The complete text of that verse goes: “There must be heresies (or divisions) among you that those who are approved may be recognized among you.”

How will we know what we believe if we don’t know what we don’t?

“Churchfails” is a book edited by David Stabnow and written by several seminary professors.  Subtitle: “100 blunders in church history (and what we can learn from them).”

I predict you’re going to love this book.

You know immediately that much of this is tongue-in-cheek when you read the introductions to the seven learned authors of these short, pithy chapters.  For instance…

–“Rex Butler was a shoe salesman in his former life, then God called him to teach when he was 40 years old.  He went from selling soles to schooling souls…..following in the footsteps of William Carey and D. L. Moody!”  (Joe’s note:  Carey was a cobbler and Moody sold shoes.)

–Ken “Deep Dish” Cleaver grew up in the Windy City, a land flowing with cheese and sausage…… We actually invited him to be on our team of authors because he’s an avid unicyclist and we needed the balance.”

–Rodrick K. Durst was “raised and trained in California, moving between campuses of Golden Gate Seminary to catch all the earthquakes…..”

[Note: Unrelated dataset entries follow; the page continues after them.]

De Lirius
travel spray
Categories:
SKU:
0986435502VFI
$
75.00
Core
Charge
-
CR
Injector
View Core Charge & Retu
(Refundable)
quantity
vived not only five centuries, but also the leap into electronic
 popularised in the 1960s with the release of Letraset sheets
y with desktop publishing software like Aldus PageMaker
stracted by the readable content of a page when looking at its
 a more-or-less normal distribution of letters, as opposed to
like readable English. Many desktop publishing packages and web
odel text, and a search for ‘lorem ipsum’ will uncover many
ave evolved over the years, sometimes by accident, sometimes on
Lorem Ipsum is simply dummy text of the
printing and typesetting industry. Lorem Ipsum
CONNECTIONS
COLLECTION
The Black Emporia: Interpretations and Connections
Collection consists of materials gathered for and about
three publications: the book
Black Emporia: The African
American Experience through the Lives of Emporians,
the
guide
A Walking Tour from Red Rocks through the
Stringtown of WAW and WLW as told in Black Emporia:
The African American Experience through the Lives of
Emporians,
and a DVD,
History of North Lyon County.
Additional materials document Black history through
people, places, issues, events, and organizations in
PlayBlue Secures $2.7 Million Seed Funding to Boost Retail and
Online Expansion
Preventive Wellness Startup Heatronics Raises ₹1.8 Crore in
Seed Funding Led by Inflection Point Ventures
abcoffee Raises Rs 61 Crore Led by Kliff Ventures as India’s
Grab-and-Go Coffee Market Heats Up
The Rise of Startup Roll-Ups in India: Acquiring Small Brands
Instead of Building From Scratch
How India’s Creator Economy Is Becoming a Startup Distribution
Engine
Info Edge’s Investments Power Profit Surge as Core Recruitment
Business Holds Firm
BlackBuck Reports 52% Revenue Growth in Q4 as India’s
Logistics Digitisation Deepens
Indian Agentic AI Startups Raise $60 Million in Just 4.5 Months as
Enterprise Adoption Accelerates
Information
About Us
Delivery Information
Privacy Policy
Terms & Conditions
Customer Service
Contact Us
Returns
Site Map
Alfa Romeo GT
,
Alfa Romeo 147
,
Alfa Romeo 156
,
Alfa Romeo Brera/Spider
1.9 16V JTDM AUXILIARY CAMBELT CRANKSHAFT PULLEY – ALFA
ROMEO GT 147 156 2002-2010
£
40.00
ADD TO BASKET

–Lloyd A. Harsch is a “parent, professor, pastor, political pundit, and punster…..He has a captive audience that is pressured to applaud his puns because he submits their grades!”

–James Lutzweiler is “a part-time mushroom picker…..” Stephen O. Presley “hails from (Texas) but ventured out to study theology among the brave-hearted kilt-wearers of the far northern territory….” David K. Stabnow (editor of the book) “gave up a dead-end career digging graves in the frozen soil of Minnesota in favor of herding cats and shepherding words as Bible and Reference Book Editor at B&H.  He lives in Nashville but doesn’t listen to country music.”

Whew.  And the book hasn’t even gotten underway yet.